Hey folks, I'm thinking about building a scooter boat in my barn and need some different ideas. I've got an idea on how I'm going to build my tunnel, but need would like to see some different options on the actual hull on how thick to make it, how long, when does the bow start to rake up in relation to the length of the boat and other such things. If you have pics and tips, I'll be glad to see/hear them. This will be my first ever attempt at anything like this, so it should get interesting. I'll post pics of my progress when I get started. Thanks folks

Dook


----------



## rcw (Feb 10, 2005)

Sounds fun! If I had time I'd like to build the little flats boat found on the link!
http://www.bateau.com/proddetail.php?prod=PH15


----------



## Stuart (May 21, 2004)

Dargel John from this board built a scooter from plans. Do a search and see if you can turn something up.


----------



## bboswell (Aug 14, 2006)

What material?

If you are going aluminum there is a great build thread over on Texas Flats. 

Look for Shoalcat's project.


----------



## Stuart (May 21, 2004)

A guy name Joe Burke has built a couple out of aluminum. Now I'm showing how long I've been around this board.


----------



## Dookie Ray (Apr 9, 2008)

bboswell said:


> What material?
> 
> If you are going aluminum there is a great build thread over on Texas Flats.
> 
> Look for Shoalcat's project.


Was planning on wood and fiberglass.
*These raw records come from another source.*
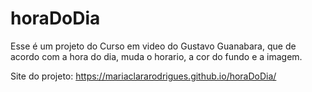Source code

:# horaDoDia
Esse é um projeto do Curso em video do Gustavo Guanabara, que de acordo com a hora do dia, muda o horario, a cor do fundo e a imagem.

Site do projeto: https://mariaclararodrigues.github.io/horaDoDia/
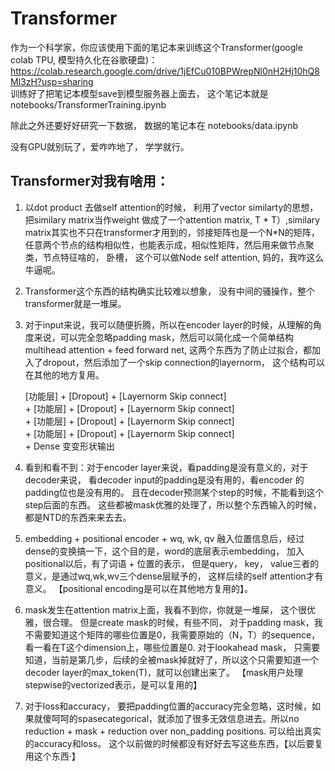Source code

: # Transformer

作为一个科学家，你应该使用下面的笔记本来训练这个Transformer(google colab TPU, 模型持久化在谷歌硬盘)：    
https://colab.research.google.com/drive/1jEfCu010BPWrepNl0nH2Hj10hQ8Ml3zH?usp=sharing    
训练好了把笔记本模型save到模型服务器上面去， 这个笔记本就是 notebooks/TransformerTraining.ipynb    

除此之外还要好好研究一下数据， 数据的笔记本在 notebooks/data.ipynb    

没有GPU就别玩了，爱咋咋地了， 学学就行。

## Transformer对我有啥用：

1. 以dot product 去做self attention的时候， 利用了vector similarty的思想，把similary matrix当作weight
做成了一个attention matrix, T * T）,similary matrix其实也不只在transformer才用到的，邻接矩阵也是一个N*N的矩阵，任意两个节点的结构相似性，也能表示成，相似性矩阵，然后用来做节点聚类，节点特征啥的， 卧槽， 这个可以做Node self attention, 妈的，我咋这么牛逼呢。

2. Transformer这个东西的结构确实比较难以想象， 没有中间的骚操作，整个transformer就是一堆屎。

3. 对于input来说，我可以随便折腾，所以在encoder layer的时候，从理解的角度来说，可以完全忽略padding mask，然后可以简化成一个简单结构 multihead attention + feed forward net, 这两个东西为了防止过拟合，都加入了dropout，然后添加了一个skip connection的layernorm， 这个结构可以在其他的地方复用。 

   [功能层] + [Dropout] + [Layernorm Skip connect]        
\+ [功能层] + [Dropout] + [Layernorm Skip connect]     
\+ [功能层] + [Dropout] + [Layernorm Skip connect]     
\+ [功能层] + [Dropout] + [Layernorm Skip connect]     
\+ Dense 变变形状输出


4. 看到和看不到：对于encoder layer来说，看padding是没有意义的，对于decoder来说， 看decoder input的padding是没有用的，看encoder 的padding位也是没有用的。 且在decoder预测某个step的时候，不能看到这个step后面的东西。 这些都被mask优雅的处理了，所以整个东西输入的时候，都是NTD的东西来来去去。

5. embedding + positional encoder + wq, wk, qv 融入位置信息后，经过dense的变换搞一下，这个目的是，word的底层表示embedding， 加入positional以后，有了词语 + 位置的表示， 但是query， key， value三者的意义，是通过wq,wk,wv三个dense层赋予的， 这样后续的self attention才有意义。 【positional encoding是可以在其他地方复用的】。


6. mask发生在attention matrix上面，我看不到你，你就是一堆屎， 这个很优雅，很合理。 但是create mask的时候，有些不同， 对于padding mask，我不需要知道这个矩阵的哪些位置是0，我需要原始的（N，T）的sequence， 看一看在T这个dimension上，哪些位置是0. 对于lookahead mask， 只需要知道，当前是第几步，后续的全被mask掉就好了，所以这个只需要知道一个decoder layer的max_token(T)，就可以创建出来了。 【mask用户处理stepwise的vectorized表示，是可以复用的】


7. 对于loss和accuracy， 要把padding位置的accuracy完全忽略，这时候，如果就傻呵呵的spasecategorical，就添加了很多无效信息进去。所以no reduction + mask + reduction over non_padding positions. 可以给出真实的accuracy和loss。 这个以前做的时候都没有好好去写这些东西，【以后要复用这个东西·】




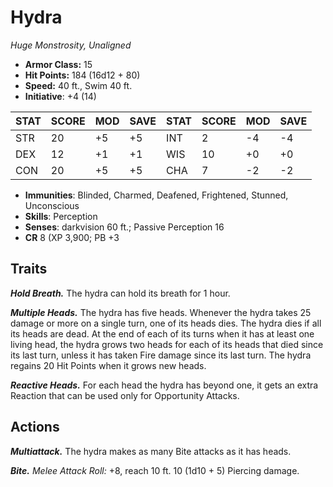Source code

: # Hydra

*Huge Monstrosity, Unaligned*

- **Armor Class:** 15
- **Hit Points:** 184 (16d12 + 80)
- **Speed:** 40 ft., Swim 40 ft.
- **Initiative**: +4 (14)

|STAT|SCORE|MOD|SAVE|STAT|SCORE|MOD|SAVE|
| --- | --- | --- | ---- |---| --- | --- | ---- |
| STR | 20 | +5 | +5 | INT | 2 | -4 | -4 |
| DEX | 12 | +1 | +1 | WIS | 10 | +0 | +0 |
| CON | 20 | +5 | +5 | CHA | 7 | -2 | -2 |

- **Immunities**: Blinded, Charmed, Deafened, Frightened, Stunned, Unconscious
- **Skills**: Perception
- **Senses**: darkvision 60 ft.; Passive Perception 16
- **CR** 8 (XP 3,900; PB +3

## Traits

***Hold Breath.*** The hydra can hold its breath for 1 hour.

***Multiple Heads.*** The hydra has five heads. Whenever the hydra takes 25 damage or more on a single turn, one of its heads dies. The hydra dies if all its heads are dead. At the end of each of its turns when it has at least one living head, the hydra grows two heads for each of its heads that died since its last turn, unless it has taken Fire damage since its last turn. The hydra regains 20 Hit Points when it grows new heads.

***Reactive Heads.*** For each head the hydra has beyond one, it gets an extra Reaction that can be used only for Opportunity Attacks.


## Actions

***Multiattack.*** The hydra makes as many Bite attacks as it has heads.

***Bite.*** *Melee Attack Roll:* +8, reach 10 ft. 10 (1d10 + 5) Piercing damage.

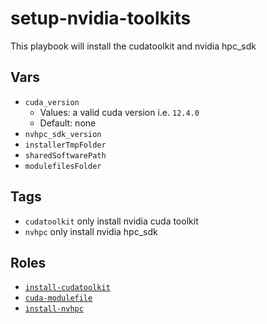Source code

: # setup-nvidia-toolkits
This playbook will install the cudatoolkit and nvidia hpc_sdk
## Vars
- `cuda_version`
  - Values: a valid cuda version i.e. `12.4.0`
  - Default: none
- `nvhpc_sdk_version`
- `installerTmpFolder`
- `sharedSoftwarePath`
- `modulefilesFolder`
## Tags
- `cudatoolkit` only install nvidia cuda toolkit
- `nvhpc` only install nvidia hpc_sdk
## Roles
-  [`install-cudatoolkit`](../../roles/install-cudatoolkit)
-  [`cuda-modulefile`](../../roles/cuda-modulefile)
-  [`install-nvhpc`](../../roles/install-nvhpc)
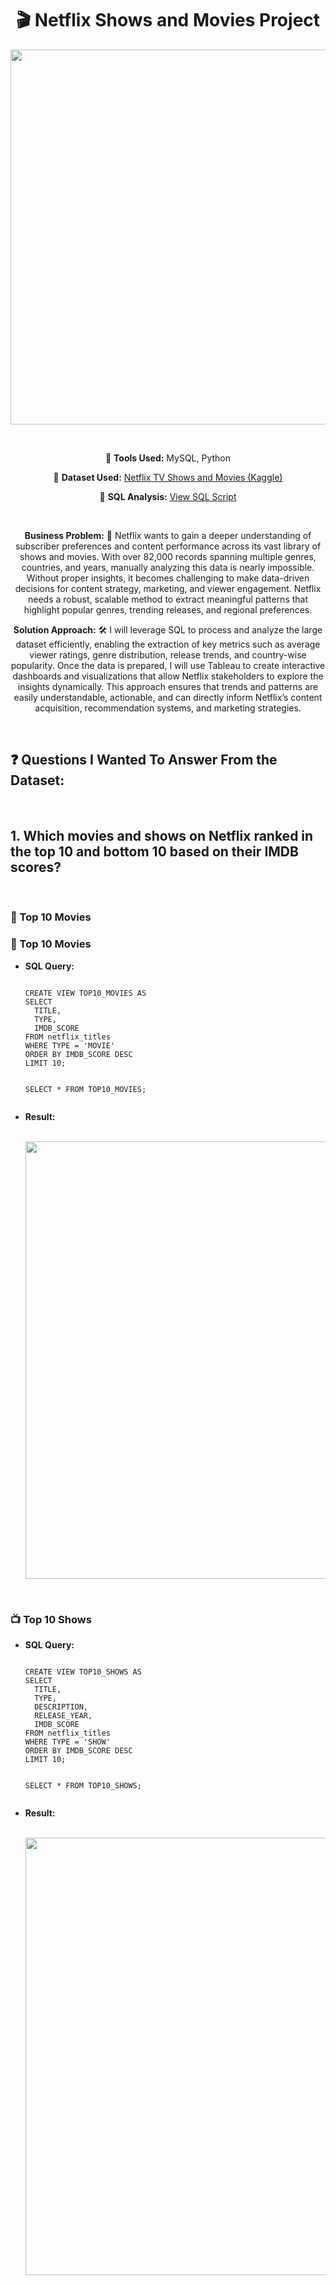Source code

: <h1 align="center">🎬 Netflix Shows and Movies Project</h1>

<p align="center">
  <img src="https://cdn.dribbble.com/userupload/34116929/file/original-26e501e97684a115bfff294b1f1d41b0.png" width="600">
</p>

<br>

<p align="center">
  🧰 <b>Tools Used:</b> MySQL, Python
</p>

<p align="center">
  📂 <b>Dataset Used:</b>
  <a href="https://www.kaggle.com/datasets/victorsoeiro/netflix-tv-shows-and-movies?select=titles.csv" target="_blank">
    Netflix TV Shows and Movies (Kaggle)
  </a>
</p>

<p align="center">
  🧾 <b>SQL Analysis:</b>
  <a href="https://github.com/HeyChamp29/Netflix-Shows-and-Movies-SQL/blob/main/NetflixProj.sql" target="_blank">
    View SQL Script
  </a>
</p>

<br>

<div align="center" style="max-width:800px;">
  <p>
    <b>Business Problem:</b> 🎯 Netflix wants to gain a deeper understanding of subscriber preferences and content performance across its vast library of shows and movies. With over 82,000 records spanning multiple genres, countries, and years, manually analyzing this data is nearly impossible. Without proper insights, it becomes challenging to make data-driven decisions for content strategy, marketing, and viewer engagement. Netflix needs a robust, scalable method to extract meaningful patterns that highlight popular genres, trending releases, and regional preferences.
  </p>

  <p>
    <b>Solution Approach:</b> 🛠️ I will leverage SQL to process and analyze the large dataset efficiently, enabling the extraction of key metrics such as average viewer ratings, genre distribution, release trends, and country-wise popularity. Once the data is prepared, I will use Tableau to create interactive dashboards and visualizations that allow Netflix stakeholders to explore the insights dynamically. This approach ensures that trends and patterns are easily understandable, actionable, and can directly inform Netflix’s content acquisition, recommendation systems, and marketing strategies.
  </p>
</div>

<br>

<h2>❓ Questions I Wanted To Answer From the Dataset:</h2>

<br>
<h2>1. Which movies and shows on Netflix ranked in the top 10 and bottom 10 based on their IMDB scores?</h2>
<br>

<h3>🎥 Top 10 Movies</h3>

<h3>🎥 Top 10 Movies</h3>

<ul>
  <li>
    <b>SQL Query:</b>
    <pre><code>
CREATE VIEW TOP10_MOVIES AS 
SELECT 
  TITLE,
  TYPE,
  IMDB_SCORE
FROM netflix_titles
WHERE TYPE = 'MOVIE'
ORDER BY IMDB_SCORE DESC
LIMIT 10;

SELECT * FROM TOP10_MOVIES;
    </code></pre>
  </li>

  <li>
    <b>Result:</b>
    <br><br>
    <p align="center">
      <img src="https://github.com/yourusername/Netflix-Shows-and-Movies-SQL/blob/main/images/top10_movies_result.png" width="700">
    </p>
  </li>
</ul>

<br>

<h3>📺 Top 10 Shows</h3>

<ul>
  <li>
    <b>SQL Query:</b>
    <pre><code>
CREATE VIEW TOP10_SHOWS AS 
SELECT 
  TITLE,
  TYPE,
  DESCRIPTION,
  RELEASE_YEAR,
  IMDB_SCORE
FROM netflix_titles
WHERE TYPE = 'SHOW'
ORDER BY IMDB_SCORE DESC
LIMIT 10;

SELECT * FROM TOP10_SHOWS;
    </code></pre>
  </li>

  <li>
    <b>Result:</b>
    <br><br>
    <p align="center">
      <img src="https://github.com/yourusername/Netflix-Shows-and-Movies-SQL/blob/main/images/top10_shows_result.png" width="700">
    </p>
  </li>
</ul>




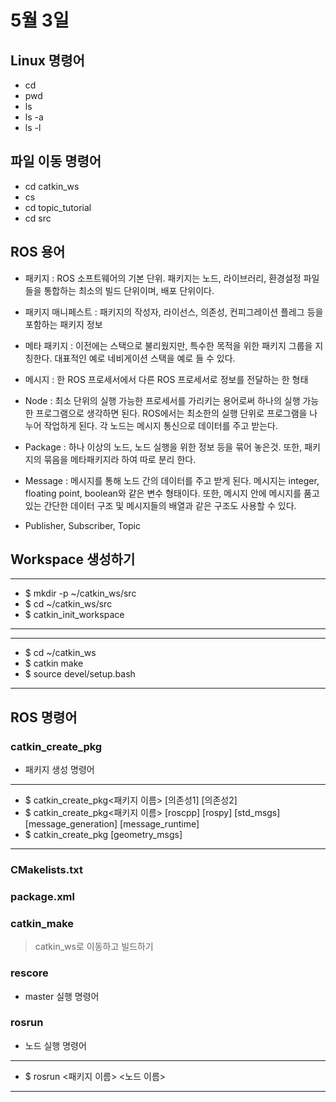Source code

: # 5월 3일

## Linux 명령어

- cd
- pwd
- ls
- ls -a
- ls -l

## 파일 이동 명령어
- cd catkin_ws
- cs
- cd topic_tutorial
- cd src

## ROS 용어
- 패키지 : ROS 소프트웨어의 기본 단위. 패키지는 노드, 라이브러리, 환경설정 파일들을 통합하는 최소의 빌드 단위이며, 배포 단위이다.
- 패키지 매니페스트 : 패키지의 작성자, 라이선스, 의존성, 컨피그레이션 플레그 등을 포함하는 패키지 정보
- 메타 패키지 : 이전에는 스택으로 불리웠지만, 특수한 목적을 위한 패키지 그룹을 지칭한다. 대표적인 예로 네비게이션 스택을 예로 들 수 있다.
- 메시지 : 한 ROS 프로세서에서 다른 ROS 프로세서로 정보를 전달하는 한 형태

- Node : 최소 단위의 실행 가능한 프로세서를 가리키는 용어로써 하나의 실행 가능한 프로그램으로 생각하면 된다. ROS에서는 최소한의 실행 단위로 프로그램을 나누어 작업하게 된다. 각 노드는 메시지 통신으로 데이터를 주고 받는다.
- Package : 하나 이상의 노드, 노드 실행을 위한 정보 등을 묶어 놓은것. 또한, 패키지의 묶음을  메타패키지라 하여 따로 분리 한다.
- Message : 메시지를 통해 노드 간의 데이터를 주고 받게 된다. 메시지는 integer, floating point, boolean와 같은 변수 형태이다. 또한, 메시지 안에 메시지를 품고 있는 간단한 데이터 구조 및 메시지들의 배열과 같은 구조도 사용할 수 있다.
- Publisher, Subscriber, Topic
## Workspace 생성하기
*****
- $ mkdir -p ~/catkin_ws/src
- $ cd ~/catkin_ws/src
- $ catkin_init_workspace
*****
*****
- $ cd ~/catkin_ws
- $ catkin make
- $ source devel/setup.bash
*****
## ROS 명령어

### catkin_create_pkg

- 패키지 생성 명령어

*****
- $ catkin_create_pkg<패키지 이름> [의존성1] [의존성2]
- $ catkin_create_pkg<패키지 이름> [roscpp] [rospy] [std_msgs] [message_generation] [message_runtime]
- $ catkin_create_pkg            [geometry_msgs]
*****
### CMakelists.txt
### package.xml
### catkin_make
> catkin_ws로 이동하고 빌드하기

### rescore
- master 실행 명령어

### rosrun
- 노드 실행 명령어
*****
- $ rosrun <패키지 이름> <노드 이름>
*****


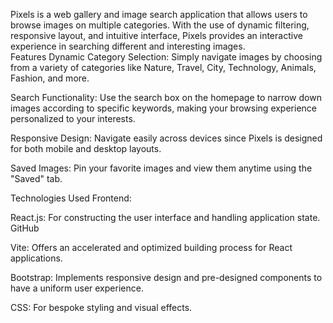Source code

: Pixels is a web gallery and image search application that allows users to browse images on multiple categories. With the use of dynamic filtering, responsive layout, and intuitive interface, Pixels provides an interactive experience in searching different and interesting images.
<br>
Features
Dynamic Category Selection: Simply navigate images by choosing from a variety of categories like Nature, Travel, City, Technology, Animals, Fashion, and more.

Search Functionality: Use the search box on the homepage to narrow down images according to specific keywords, making your browsing experience personalized to your interests.​

Responsive Design: Navigate easily across devices since Pixels is designed for both mobile and desktop layouts.​

Saved Images: Pin your favorite images and view them anytime using the "Saved" tab.​

Technologies Used
Frontend:

React.js: For constructing the user interface and handling application state.​
GitHub

Vite: Offers an accelerated and optimized building process for React applications.

Bootstrap: Implements responsive design and pre-designed components to have a uniform user experience.

CSS: For bespoke styling and visual effects.
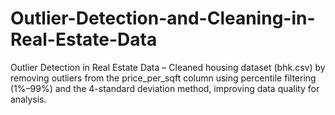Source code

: # Outlier-Detection-and-Cleaning-in-Real-Estate-Data
Outlier Detection in Real Estate Data – Cleaned housing dataset (bhk.csv) by removing outliers from the price_per_sqft column using percentile filtering (1%–99%) and the 4-standard deviation method, improving data quality for analysis.
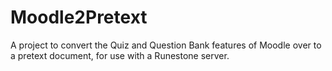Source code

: # Moodle2Pretext

A project to convert the Quiz and Question Bank features of Moodle over to a pretext document, for use with a Runestone server.

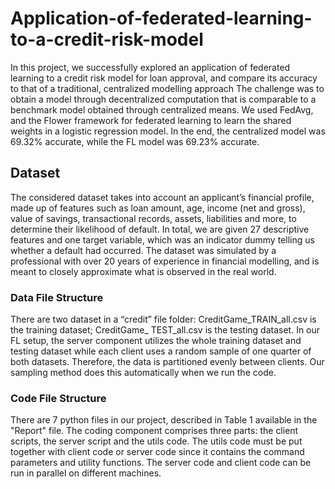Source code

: # Application-of-federated-learning-to-a-credit-risk-model


In this project, we successfully explored an application of federated learning to a credit risk model for loan approval, and compare its accuracy to that of a traditional, centralized modelling approach
The challenge was to obtain a model through decentralized computation that is comparable to a benchmark model obtained through centralized means. We used FedAvg, and the Flower framework for federated learning to learn the shared weights in a logistic regression model. In the end, the centralized model was 69.32% accurate, while the FL model was 69.23% accurate.

## Dataset
The considered dataset takes into account an applicant’s financial profile, made up of features such as loan amount, age, income (net and gross), value of savings, transactional records, assets, liabilities and more, to determine their likelihood of default. In total, we are given 27 descriptive features and one target variable, which was an indicator dummy telling us whether a default had occurred. The dataset was simulated by a professional with over 20 years of experience in financial modelling, and is meant to closely approximate what is observed in the real world.

### Data File Structure
There are two dataset in a “credit” file folder: CreditGame_TRAIN_all.csv is the training dataset; CreditGame_ TEST_all.csv is the testing dataset. In our FL setup, the server component utilizes the whole training dataset and testing dataset while each client uses a random sample of one quarter of both datasets. Therefore, the data is partitioned evenly between clients. Our sampling method does this automatically when we run the code.

### Code File Structure
There are 7 python files in our project, described in Table 1 available in the "Report" file. The coding component comprises three parts: the client scripts, the server script and the utils code. The utils code must be put together with client code or server code since it contains the command parameters and utility functions. The server code and client code can be run in parallel on different machines.
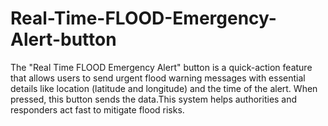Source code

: # Real-Time-FLOOD-Emergency-Alert-button
The "Real Time FLOOD Emergency Alert" button is a quick-action feature that allows users to send urgent flood warning messages with essential details like location (latitude and longitude) and the time of the alert. When pressed, this button sends the data.This system helps authorities and responders act fast to mitigate flood risks.
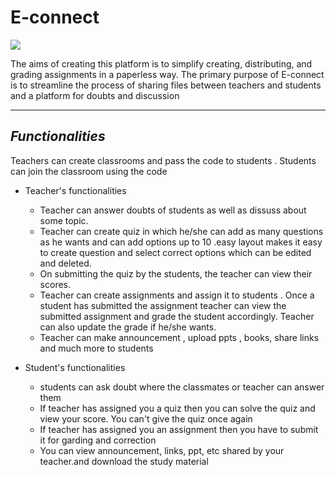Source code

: # E-connect

<img src="https://github.com/sakshipatil16/E-connect/blob/master/gif/econnect_gif.gif">

The aims of creating this platform is to simplify creating, distributing, and grading assignments in a paperless way. The primary purpose of E-connect is to streamline the process of sharing files between teachers and students and a platform for doubts and discussion


---

## ***Functionalities***
Teachers can create classrooms and pass the code to students . Students can join the classroom using the code 

- Teacher's functionalities
   - Teacher can answer doubts of students as well as dissuss about some topic.
   - Teacher can create quiz in which he/she can add as many questions as he wants and can add options up to 10 .easy layout makes it        easy to create question and select correct options which can be edited and deleted.
   - On submitting the quiz by the students, the teacher can view their scores.
   - Teacher can create assignments and assign it to students . Once a student has submitted the assignment teacher can view the submitted assignment and grade the student accordingly. Teacher can also update the grade if he/she wants.
   - Teacher can make announcement , upload ppts , books, share links and much more to students 

      
- Student's functionalities
   - students can ask doubt where the classmates or teacher can answer them 
   - If teacher has assigned you a quiz then you can solve the quiz and view your score. You can't give the quiz once again
   - If teacher has assigned you an assignment then you have to submit it for garding and correction
   - You can view announcement, links, ppt, etc shared  by your teacher.and download the study material 

      
      

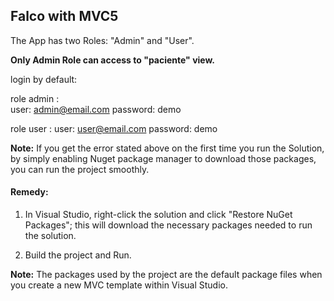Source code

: ## Falco with MVC5 

The App has two Roles: "Admin" and "User".

**Only Admin Role can access to "paciente" view.**

login by default:

role admin :   
    user: admin@email.com
    password: demo
    
role user : 
    user: user@email.com
    password: demo
    



**Note:** If you get the error stated above on the first time you run the Solution, by simply enabling Nuget package manager to download those packages, you can run the project smoothly. 

#### Remedy:

1. In Visual Studio, right-click the solution and click "Restore NuGet Packages"; this will download the necessary packages needed to run the solution.

2. Build the project and Run.


**Note:** The packages used by the project are the default package files when you create a new MVC template within Visual Studio.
Nothing fancy, just functional, especially on my first go at it.


----------



## DargelJohn (May 26, 2004)

Here are a few pics of my scooter project. It was built from Glen L plans. I modified several features of the original design. I used matine plywood, Ratiata Pine, Fir and Fiberglass. If this something you would like to try, send me a PM. DJ



Dookie Ray said:


> Hey folks, I'm thinking about building a scooter boat in my barn and need some different ideas. I've got an idea on how I'm going to build my tunnel, but need would like to see some different options on the actual hull on how thick to make it, how long, when does the bow start to rake up in relation to the length of the boat and other such things. If you have pics and tips, I'll be glad to see/hear them. This will be my first ever attempt at anything like this, so it should get interesting. I'll post pics of my progress when I get started. Thanks folks
> 
> Dook


----------



## Sonnysmarine (Mar 18, 2007)

I have the frame of one in my garage, you can have it if you want it. It was a design from Port O'Connor that they ran here for years, It is on its side, for around 10 yrs, now. No bottom, or top or transome, but the rest of frame, made of our fir I was told. Started several years ago froms plans,from some one who built them for years here in PortO'Connor.


----------



## Stuart (May 21, 2004)

That's sounds like a deal right there Dookie.


----------